Exercise details: According to the news excerpt on John J. Geoghan's death, how many people have so far come forward with charges against him?

The death of John J. Geoghan, the 68-year-old defrocked Roman Catholic priest serving a nine-year Massachusetts prison sentence for fondling a ten-year-old boy in a public swimming pool more than a decade ago, provides little avenue for closure for thousands affected by the crisis in the church that revelations of his crimes triggered 18 months ago.

To date, 147 people, most of them men, have come forward with charges that Geoghan used his position of authority as a priest to sexually abuse them when they were children. His case unleashed an avalanche of charges against priests and bishops, not only in the Boston archdiocese but also nationwide. The church in Boston lost its archbishop, Cardinal Bernard Law, in the scandal's wake, and has agreed to pay $10 million to a group of 86 alleged victims of Geoghan, while facing lawsuits from more than 20 others.

But even as several of Geoghan's victims publicly expressed satisfaction at his death, allegedly at the hands of another prisoner, 37-year-old Joseph L. Druce, the failure of corrections officials to prevent the gruesome murder and Druce's own life history raise troubling questions that will not soon fade away.

[Data records]
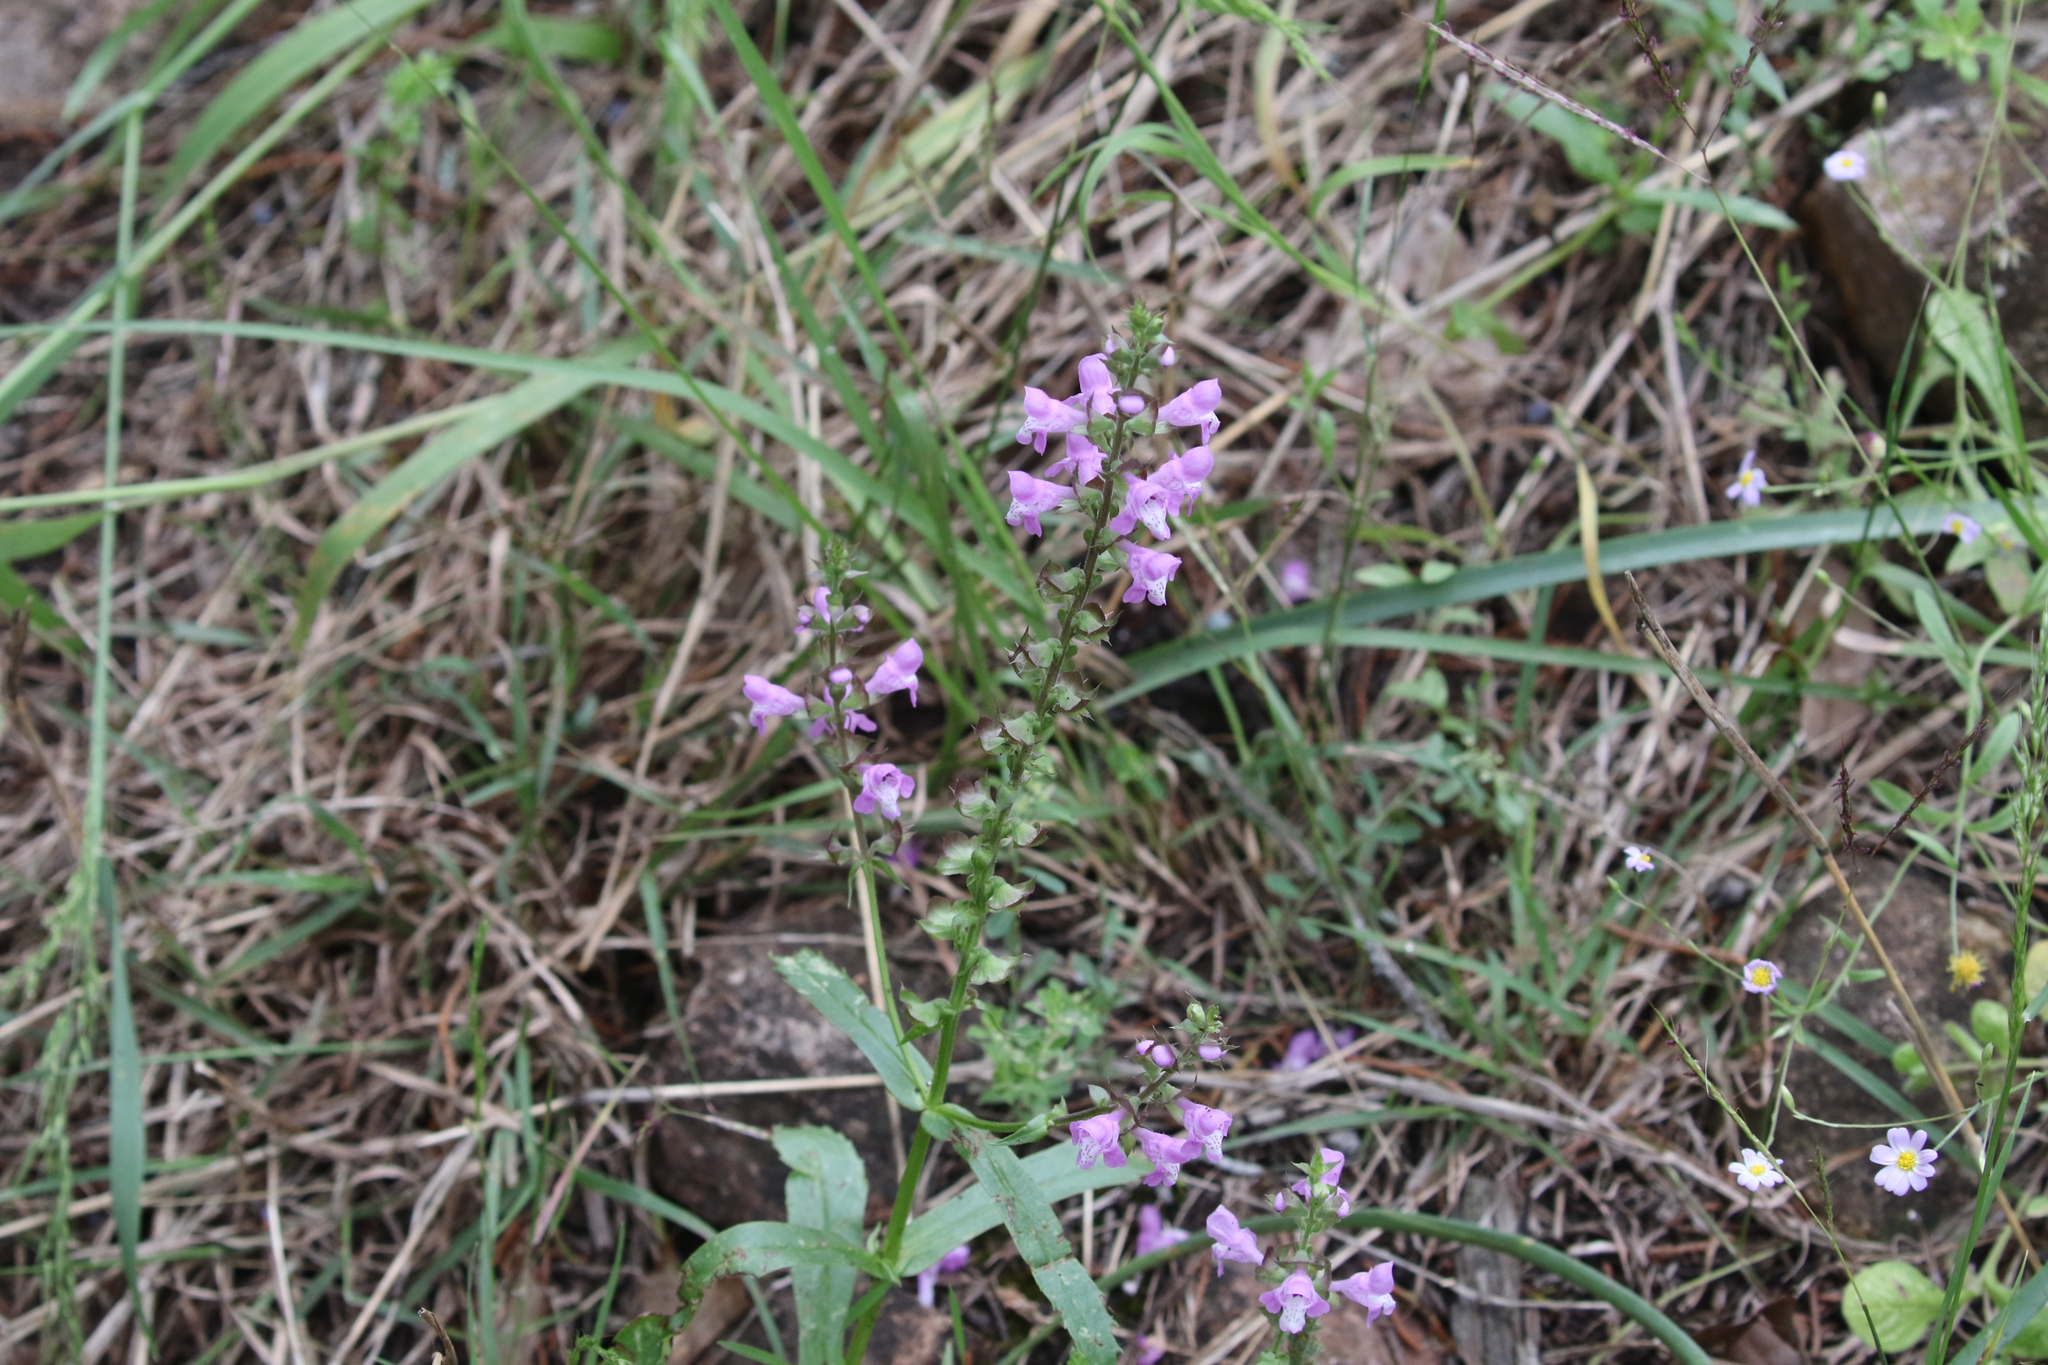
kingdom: Plantae
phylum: Tracheophyta
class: Magnoliopsida
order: Lamiales
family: Lamiaceae
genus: Warnockia
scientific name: Warnockia scutellarioides
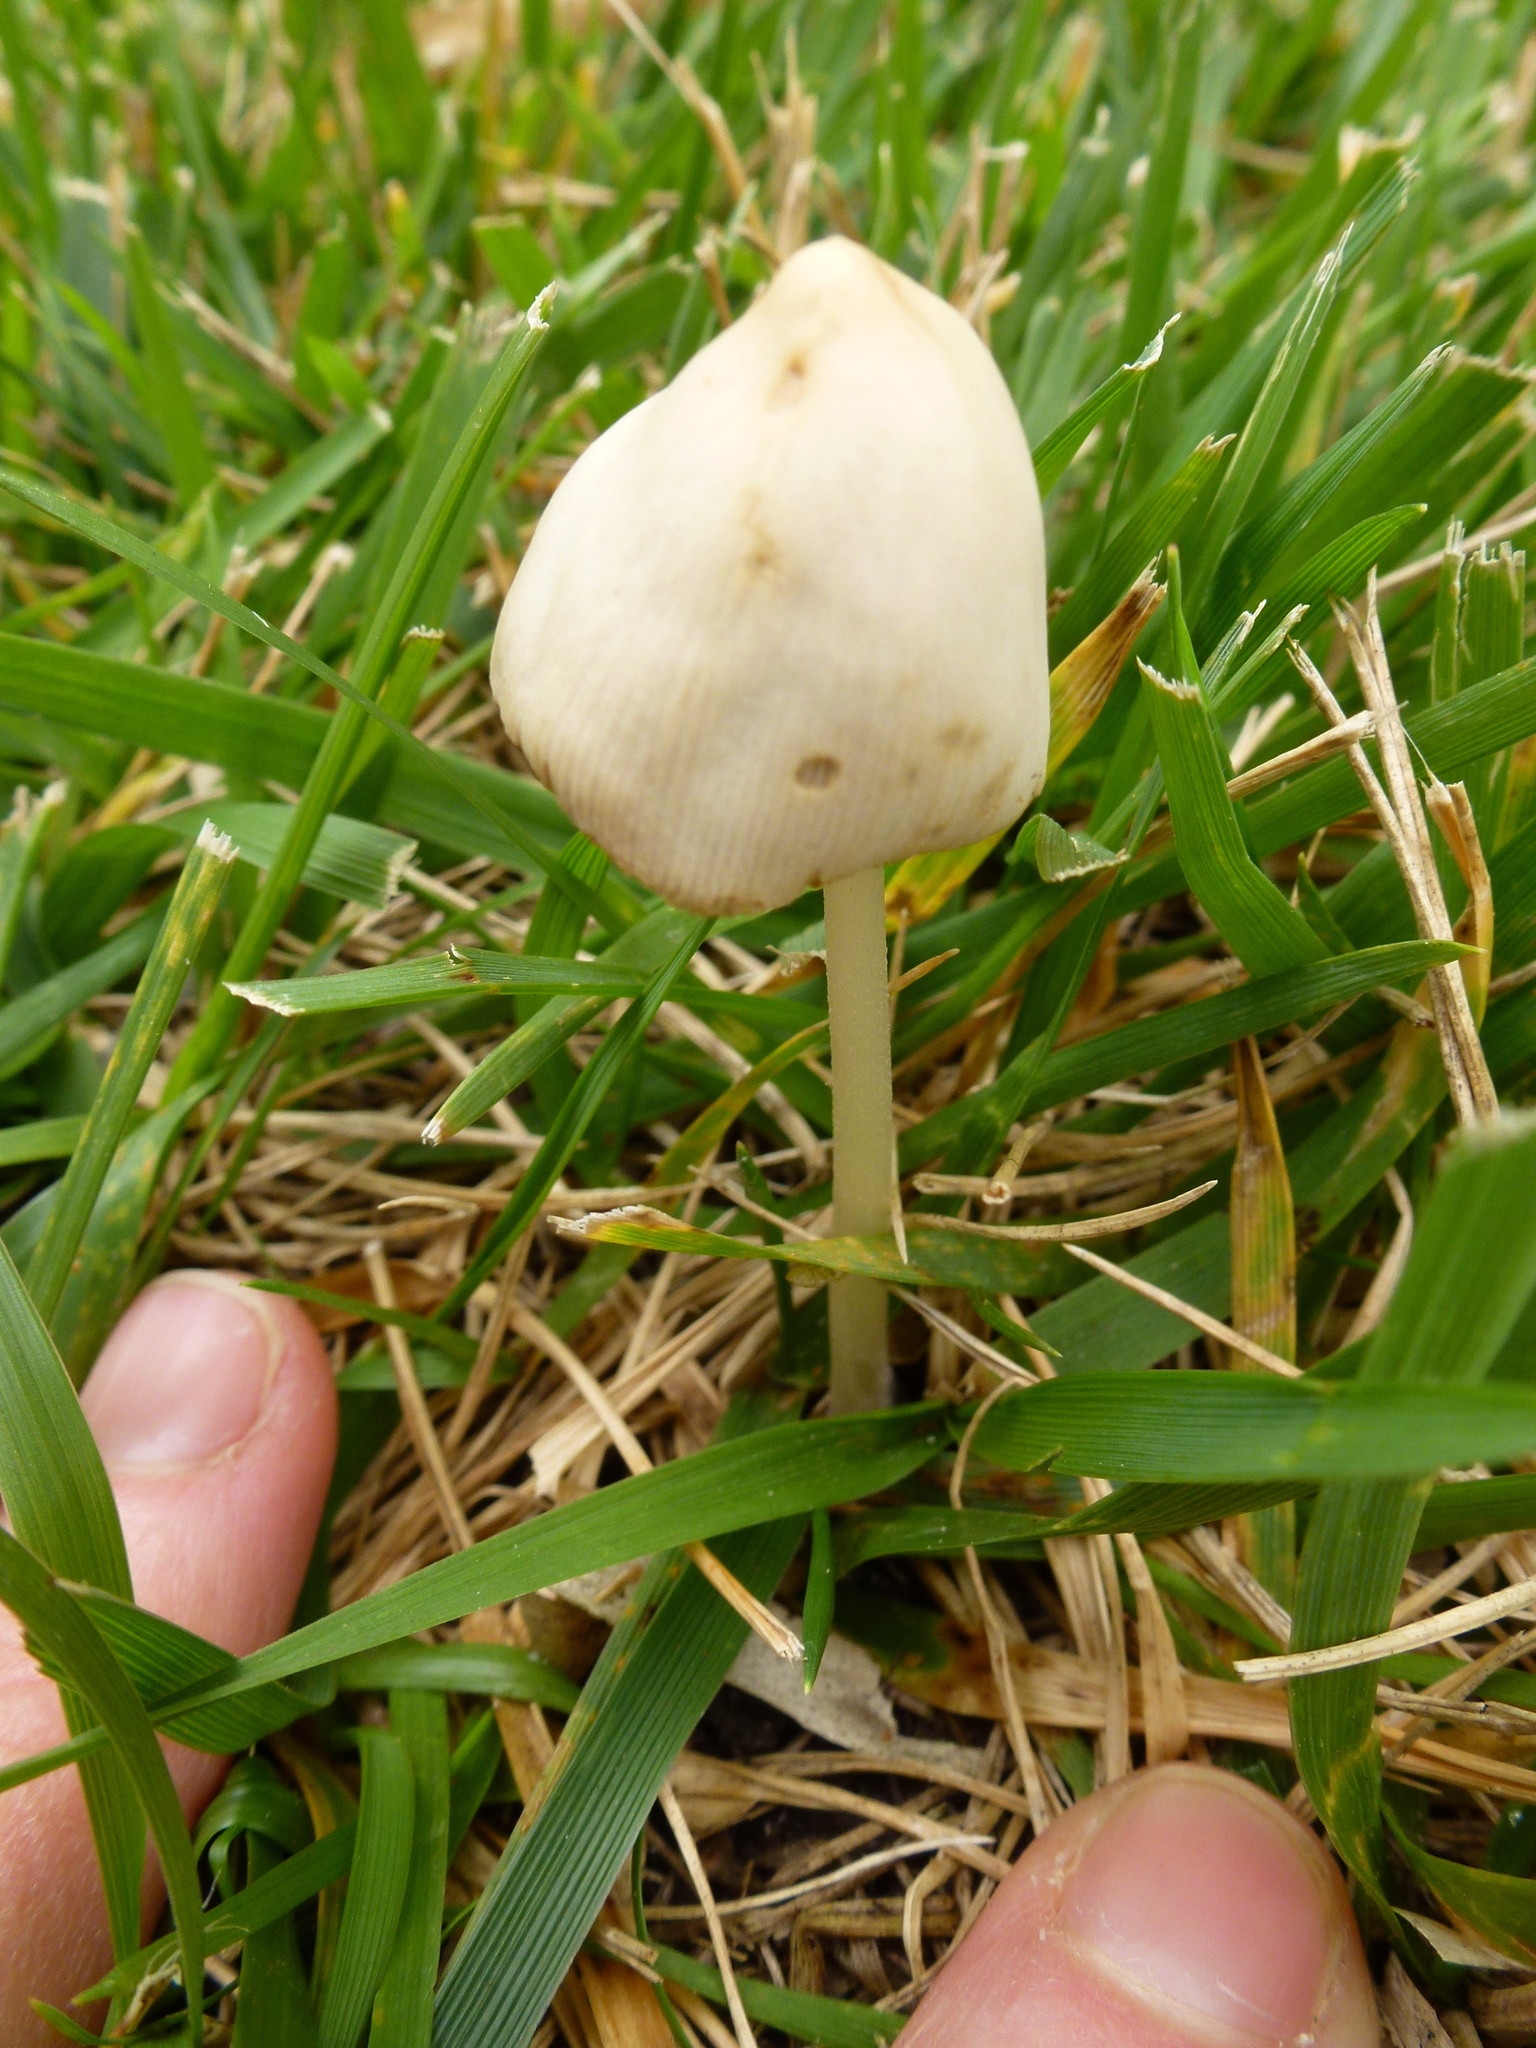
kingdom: Fungi
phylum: Basidiomycota
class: Agaricomycetes
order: Agaricales
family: Bolbitiaceae
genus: Conocybe
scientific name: Conocybe apala
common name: Milky conecap
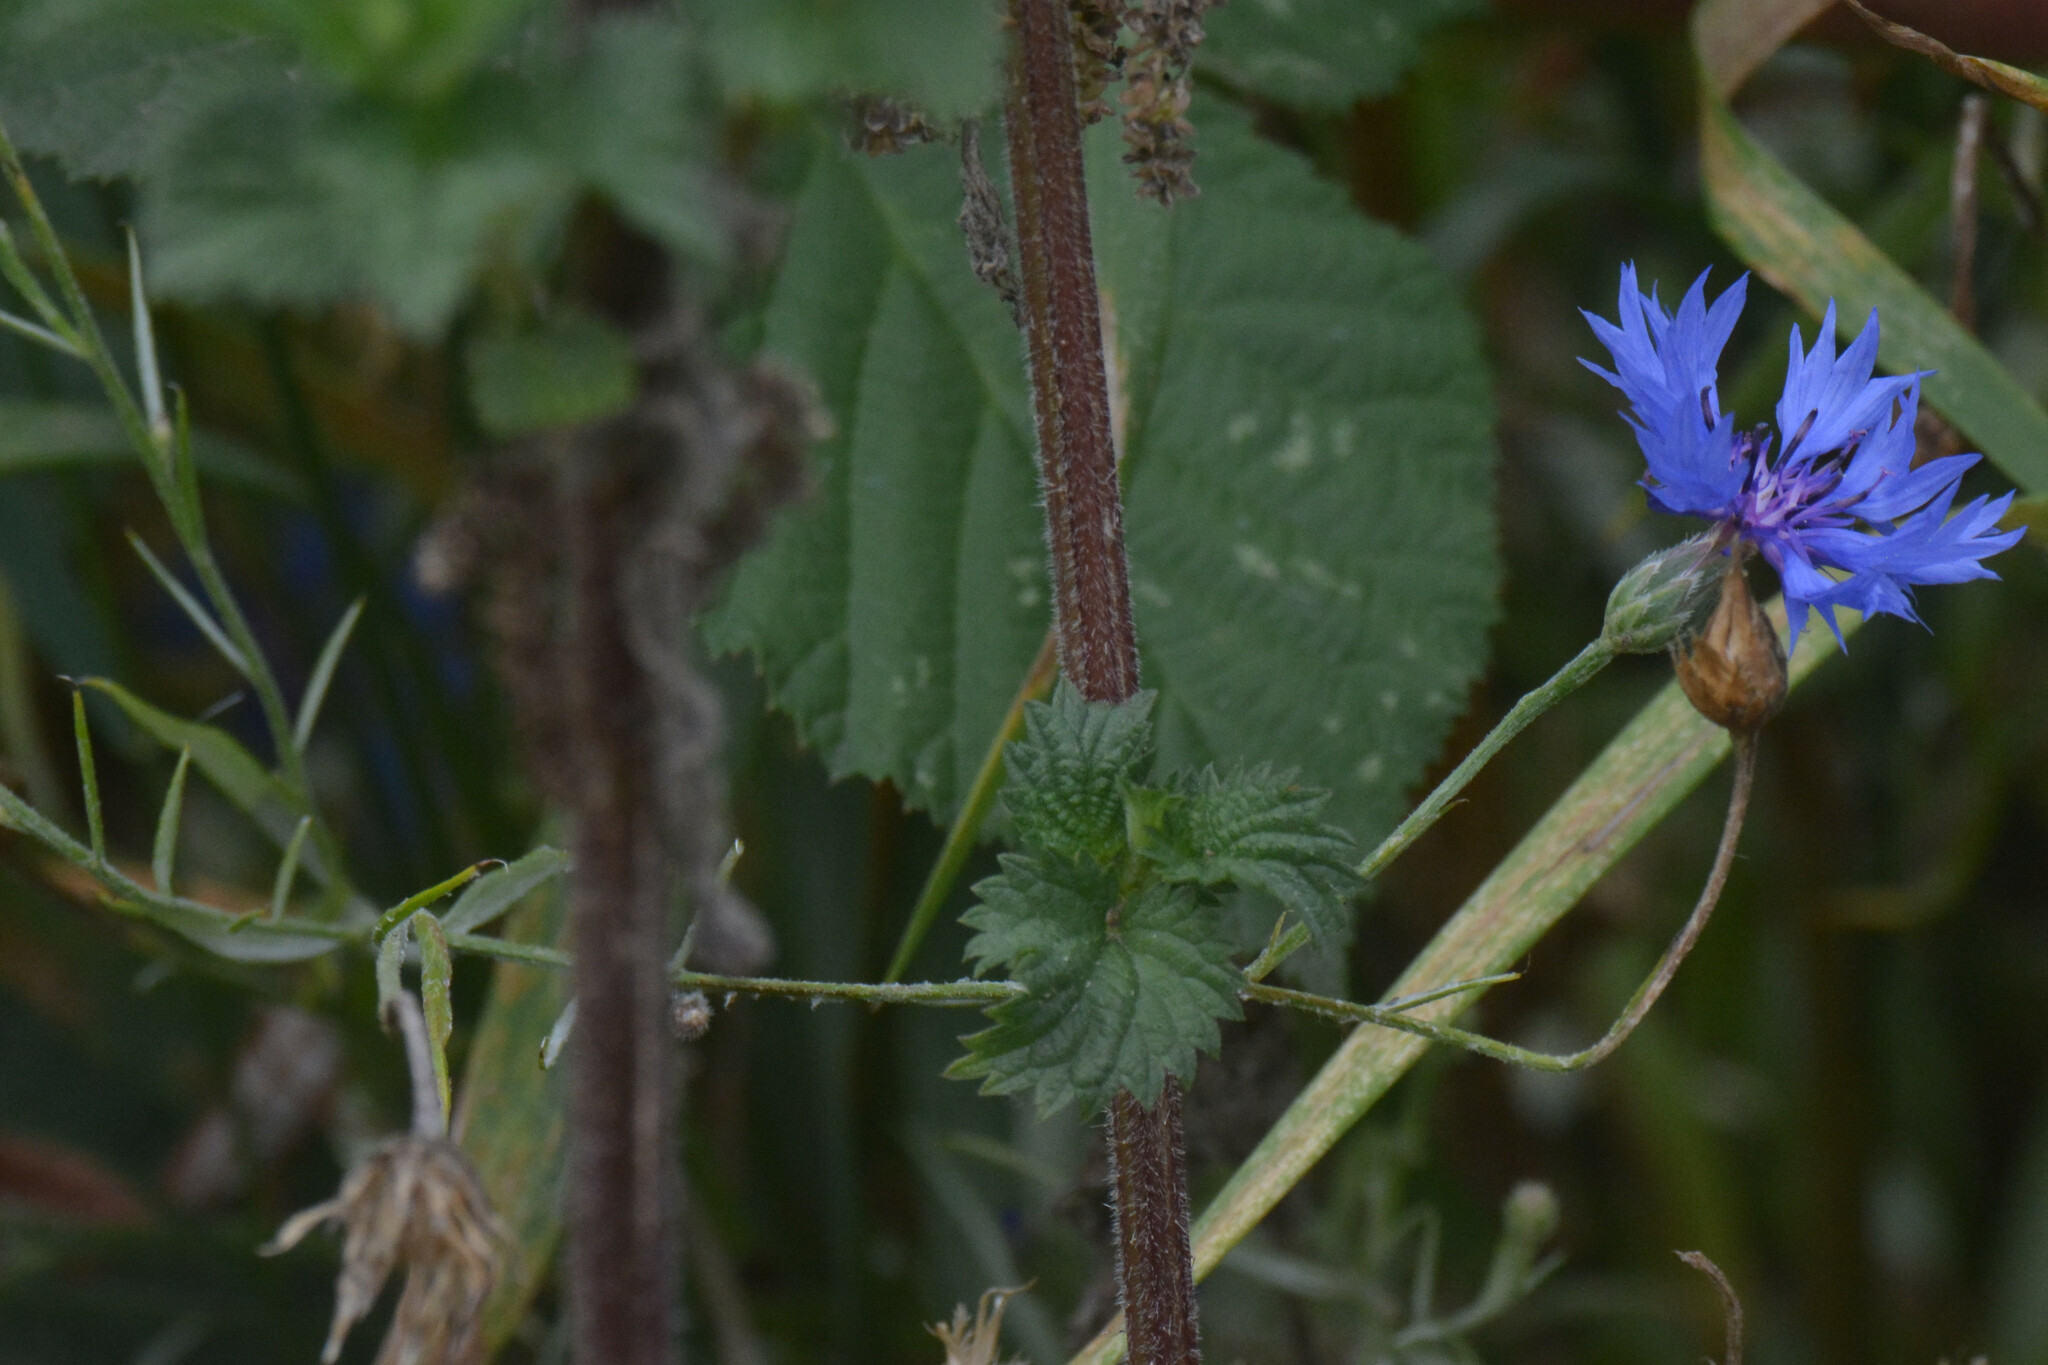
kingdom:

Exercise solution: 147 people